Experience / Performance

Multiple critical responses to a central theme can culminate in temporal form, such as an event or symposium. The Shape of Things was organized by artist-in-residence Carrie Mae Weems at the Park Avenue Armory, NYC, as part of its Conversations: Interrogations of Form series in December, 2017. On the theme of ‘the history of violence,’ readings, lectures, films, performances, dialogues, and conversations took place throughout the cavernous Armory space, concurrently occupying warrens of rooms and allowing viewers multiple experiences (regrettably, at the expense of missing others at this remarkable day long event).



(below) Event program as newsprint multiple; Tania Bruguera performing 1-hour reading of Trump’s Twitter feed from his first day in office; still from Navid and Vassiliki Khonsari’s video game based on the 1979 Iranian revolution; The Wooster Group, featuring Eric Berryman’s interpretive rereading of “Negro Folklore from Texas State Prisons.”




There are many more artists who I consider to operate in a hybrid zone between art and design: Taryn Simon, Mona Hatoum, and Walid Raad are only a few of the growing list of additions to this pantheon of influences that suggest visual and methodological approaches to the interrogate the World’s Fair archive.

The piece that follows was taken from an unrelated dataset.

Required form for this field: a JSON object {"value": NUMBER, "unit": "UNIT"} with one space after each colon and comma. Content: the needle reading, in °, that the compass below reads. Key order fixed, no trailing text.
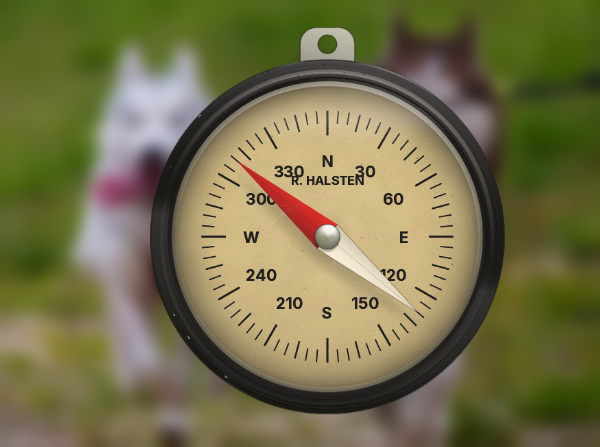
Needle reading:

The Fair was a spectacle of performance and staging, as well as propogating troves of graphic and textual material. For work inspired by an ephemeral primary-source object/text, “The Guiness Book of World Records,” see Sam Green’s The Measure of All Things, an almagamated spoken-word/projected-film/musically-scored live-documentary performance focused on subjects/stories peripheral to the book’s primary accounts of record-breaking characters. Green’s creative practice is a wonderful example of merging multiple methods and material into a compelling narrative form.

Others from the world of theater who work with inventive historical reframings and multimedia staging include The Builders Association and Elevator Repair Service. Elevator Repair Service has frequently collaborated with data artist and designer Ben Rubin of the Office for Creative Research (OCR), an exemplary multifaceted practice creating vibrant narrative through dynamic display of complex information.

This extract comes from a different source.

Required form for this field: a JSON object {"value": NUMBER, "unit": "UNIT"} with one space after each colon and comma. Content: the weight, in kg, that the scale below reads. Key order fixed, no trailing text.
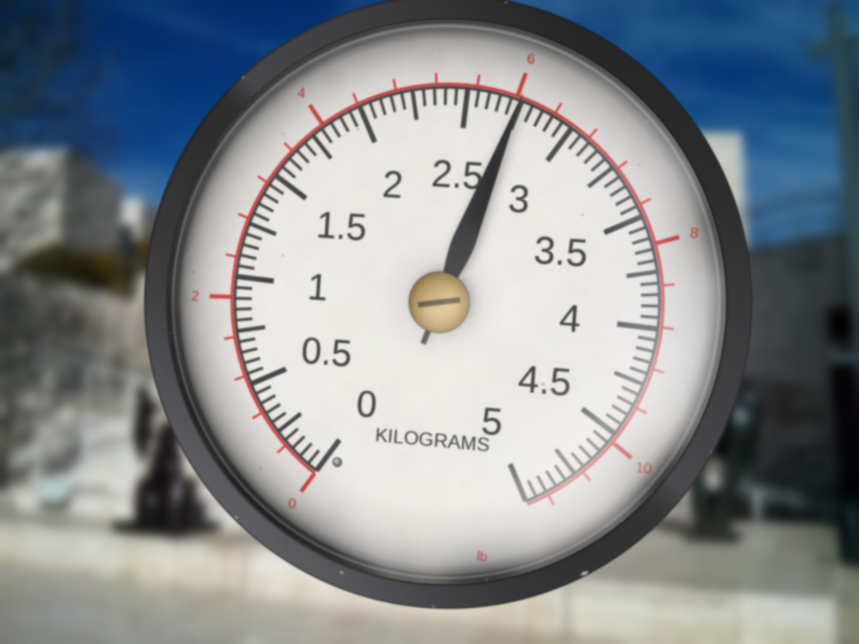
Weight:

The web invitingly allows for multiple narratives, including film, interactive time elements, texts, and other media—and can grow and change over time. A wonderful example of a complex web-based documentary is Cold Storage, produced by Harvard metaLab and Jeffrey Schnapp, a profile of the Harvard Library Annex as site by using interactive diagram, film, video, and text.

The New York World’s Fair’s node and edge relationships are complex—within the context of 1939–40, but even moreso as we reconsider their parallels today. Complexity, however, can risk incoherence of form. Philosopher Tom Whyman in Theresa May, Britain’s Kafkaesque Prime Minister (NYT, Jan. 15, 2019) imparts this cautionary wisdom:

“At first glance it looks like a flat star-shaped spool for thread,” the narrator claims in The Cares of a Family Man, Franz Kafka’s brief, haunting story in which Odradek appears. But as the narrator’s hesitant, circuitous description continues, it becomes clear that Odradek, in fact, has no intelligible shape whatsoever. “One is tempted to believe” that Odradek used to be part of some greater, coherent whole, of which he now remains as a “broken-down remnant.” But, the narrator admits, this does not really seem to be the case, and “the whole thing looks senseless enough, but in its own way perfectly finished.”